This experience reinforced my own personal illustration of just how critical flexibility is to success. Had I been overly rigid in the pursuit of this goal, my only option would have been to give up completely.
Lesson Two: Set Uncomfortable Goals And Buckle In For The Ride
Set realistic goals, set lofty goals, set SMART goals, set mini-goals; the noise around the word goal is loud and chaotic. And our relationship to goal setting is deeply rooted in our level of comfort with failure.
Perfectly articulated in her book Called Out: Why I Traded Two Dream Jobs for a Life of True Calling, Paula Faris discusses the idea of achievement addition. The idea is that for some of us, from a very young age, achievement becomes our drug of choice. It seems like a positive trait for smart ambitious kids. However, the ramifications of this behavior later in life often means you can self-limit what you choose to do to only things you can excel at.

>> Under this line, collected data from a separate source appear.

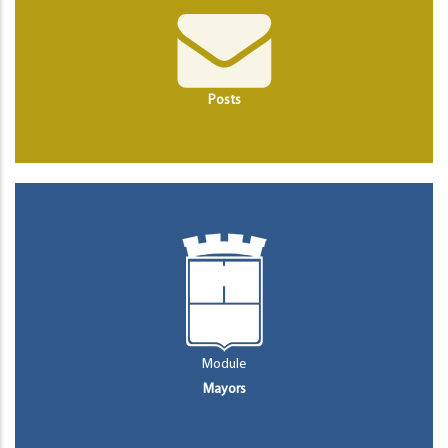
Posts
Module
Mayors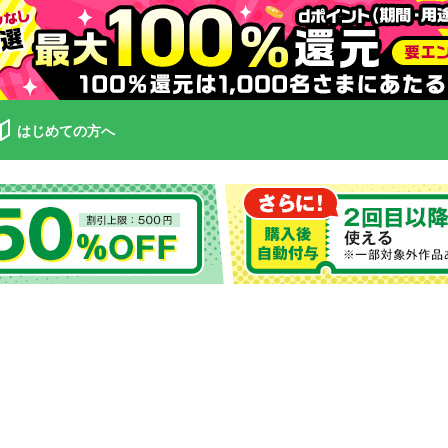
はじめての方へ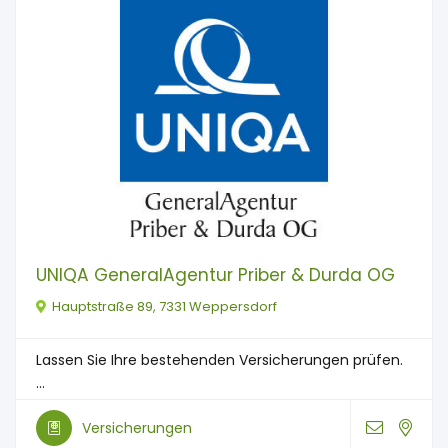
UNIQA GeneralAgentur Priber & Durda OG
Hauptstraße 89, 7331 Weppersdorf
Lassen Sie Ihre bestehenden Versicherungen prüfen.
...
Versicherungen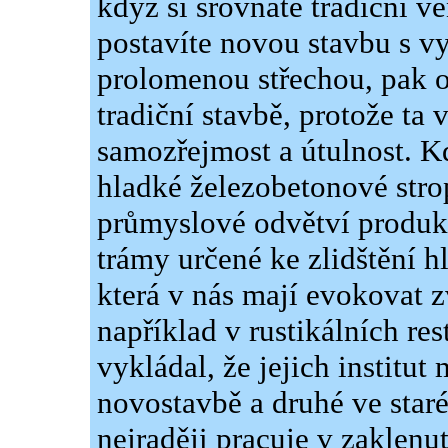
když si srovnáte tradiční v
postavíte novou stavbu s v
prolomenou střechou, pak o
tradiční stavbě, protože ta 
samozřejmost a útulnost. 
hladké železobetonové strop
průmyslové odvětví produku
trámy určené ke zlidštění 
která v nás mají evokovat z
například v rustikálních r
vykládal, že jejich institut
novostavbě a druhé ve staré
nejraději pracuje v zaklenu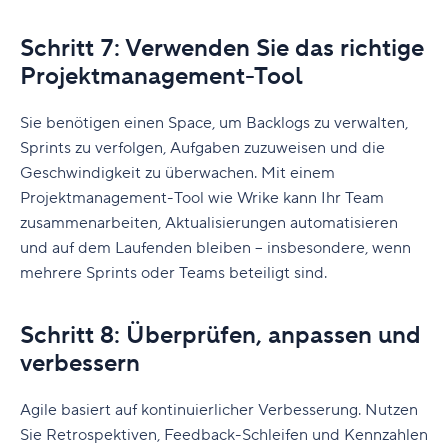
Schritt 7: Verwenden Sie das richtige
Projektmanagement-Tool
Sie benötigen einen Space, um Backlogs zu verwalten,
Sprints zu verfolgen, Aufgaben zuzuweisen und die
Geschwindigkeit zu überwachen. Mit einem
Projektmanagement-Tool wie Wrike kann Ihr Team
zusammenarbeiten, Aktualisierungen automatisieren
und auf dem Laufenden bleiben – insbesondere, wenn
mehrere Sprints oder Teams beteiligt sind.
Schritt 8: Überprüfen, anpassen und
verbessern
Agile basiert auf kontinuierlicher Verbesserung. Nutzen
Sie Retrospektiven, Feedback-Schleifen und Kennzahlen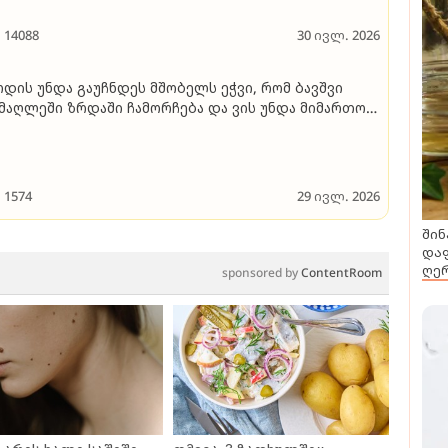
14088
30 ივლ. 2026
დის უნდა გაუჩნდეს მშობელს ეჭვი, რომ ბავშვი
მაღლეში ზრდაში ჩამორჩება და ვის უნდა მიმართოს
ეთ დროს - სპეციალისტი საუბრობს
1574
29 ივლ. 2026
შინ
დაფ
ღერ
sponsored by
ContentRoom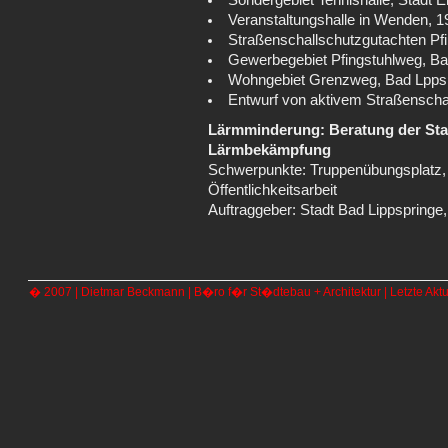
Sondergebiet Tennishalle, Stadt E
Veranstaltungshalle in Wenden, 1
Straßenschallschutzgutachten Pf
Gewerbegebiet Pfingstuhlweg, Ba
Wohngebiet Grenzweg, Bad Lpps
Entwurf von aktivem Straßenscha
Lärmminderung: Beratung der Stad
Lärmbekämpfung
Schwerpunkte: Truppenübungsplatz, 
Öffentlichkeitsarbeit
Auftraggeber: Stadt Bad Lippspringe,
� 2007 | Dietmar Beckmann | B�ro f�r St�dtebau + Architektur | Letzte Aktu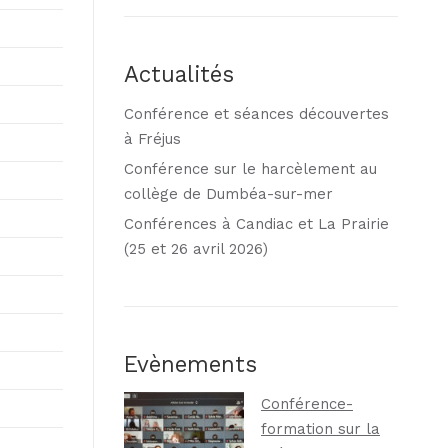
Actualités
Conférence et séances découvertes
à Fréjus
Conférence sur le harcèlement au
collège de Dumbéa-sur-mer
Conférences à Candiac et La Prairie
(25 et 26 avril 2026)
Evènements
Conférence-
formation sur la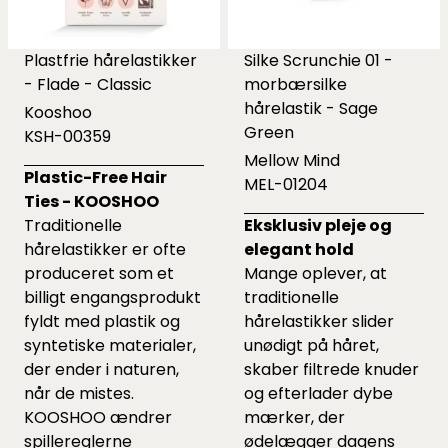
Plastfrie hårelastikker
Silke Scrunchie 01 -
- Flade - Classic
morbærsilke
hårelastik - Sage
Kooshoo
Green
KSH-00359
Mellow Mind
Plastic-Free Hair
MEL-01204
Ties - KOOSHOO
Traditionelle
Eksklusiv pleje og
hårelastikker er ofte
elegant hold
produceret som et
Mange oplever, at
billigt engangsprodukt
traditionelle
fyldt med plastik og
hårelastikker slider
syntetiske materialer,
unødigt på håret,
der ender i naturen,
skaber filtrede knuder
når de mistes.
og efterlader dybe
KOOSHOO ændrer
mærker, der
spillereglerne
ødelægger dagens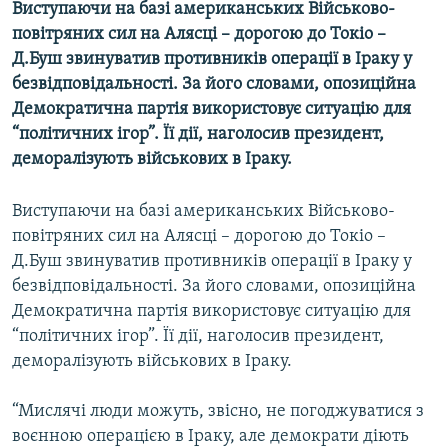
Виступаючи на базі американських Військово-
МУЛЬТИМЕДІА
повітряних сил на Алясці – дорогою до Токіо –
ФОТО
Д.Буш звинуватив противників операції в Іраку у
безвідповідальності. За його словами, опозиційна
СПЕЦПРОЄКТИ
Демократична партія використовує ситуацію для
ПОДКАСТИ
“політичних ігор”. Її дії, наголосив президент,
деморалізують військових в Іраку.
КРИМ РЕАЛІЇ
РУС
Виступаючи на базі американських Військово-
повітряних сил на Алясці – дорогою до Токіо –
УКР
Д.Буш звинуватив противників операції в Іраку у
КТАТ
безвідповідальності. За його словами, опозиційна
Демократична партія використовує ситуацію для
ДОЛУЧАЙСЯ!
“політичних ігор”. Її дії, наголосив президент,
деморалізують військових в Іраку.
“Мислячі люди можуть, звісно, не погоджуватися з
воєнною операцією в Іраку, але демократи діють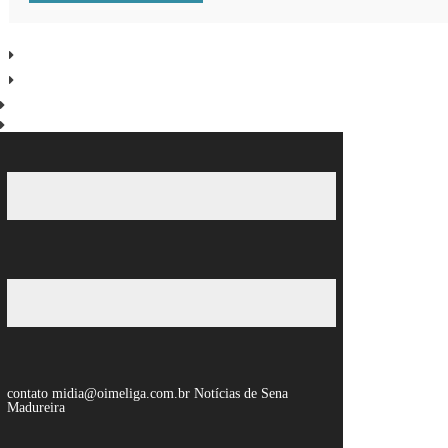
contato midia@oimeliga.com.br
Notícias de Sena
Madureira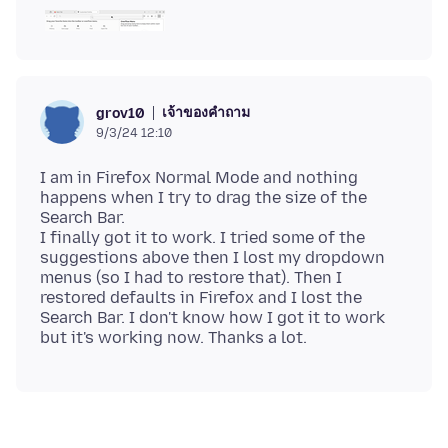
เจ้าของคำถาม
grov10
9/3/24 12:10
I am in Firefox Normal Mode and nothing
happens when I try to drag the size of the
Search Bar.
I finally got it to work. I tried some of the
suggestions above then I lost my dropdown
menus (so I had to restore that). Then I
restored defaults in Firefox and I lost the
Search Bar. I don't know how I got it to work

For me, this need to be fail-proof kept me on only safe paths for years. My journey to becoming an entrepreneur was years in the making and filled with “one step forward, two steps back” moments. However, a few years ago I made a pact with myself to embrace the things that scare me. To set goals so audacious that my inclination was to run the other direction. To rehab from the addiction of achievement and embrace the learning that can only come from failure.
And then a funny thing happened, I didn’t fail nearly as much as feared I would. In fact, when I gave up trying to be perfect, I actually won more than I lost and began to love the experience either way.
This ultra was a definite goal of discomfort. I challenged my body and my mind to go to a place I would have otherwise said was impossible. And in the process, I proved to myself that nothing was really impossible, in life or business. Any challenge that arises in my business can be overcome with patience, industriousness and grit.
Lesson Three: Some Things Are Just For You
It might surprise you to know that on the culmination day of this great journey, I stood all alone reveling in my accomplishment. There were no cheering crowds giving out water and bananas, no DJs blasting hype music, no metals or awards. Not even my husband was available to high five at the finish.
The reason? Despite signing up for an official race, something in my gut compelled me to opt for the virtual race instead. Then spontaneously, a week before my virtual race was set to take place, I turned a 28-mile training run to the full and final race. I was fully aware this would leave me in solitude at the conclusion. And yet, that suited me fine. I was ready and simply didn’t want to wait unnecessarily.
Being an entrepreneur does not mean you always have to go alone. In fact, the addition of my business partner has been one of the greatest amplifiers in my business thus far. Some victories are meant to be yours and yours alone, and you should embrace and relish in those. Allow those victories to keep you elevated when the day-to-day work attempts to pull you down. Allow those victories to be messages of positivity to replace the negativity of doubt.
As I rounded the last corner of the trail, with the end in sight, I felt every sensation possible: from pride and joy to relief and pain. And while I felt every ache in my body, a smile soon became involuntary laughter. I ran for the challenge. I ran for the health benefits. I ran to prove I could. I ran to overcome impossible. I ran for me. I ran to become a better entrepreneur.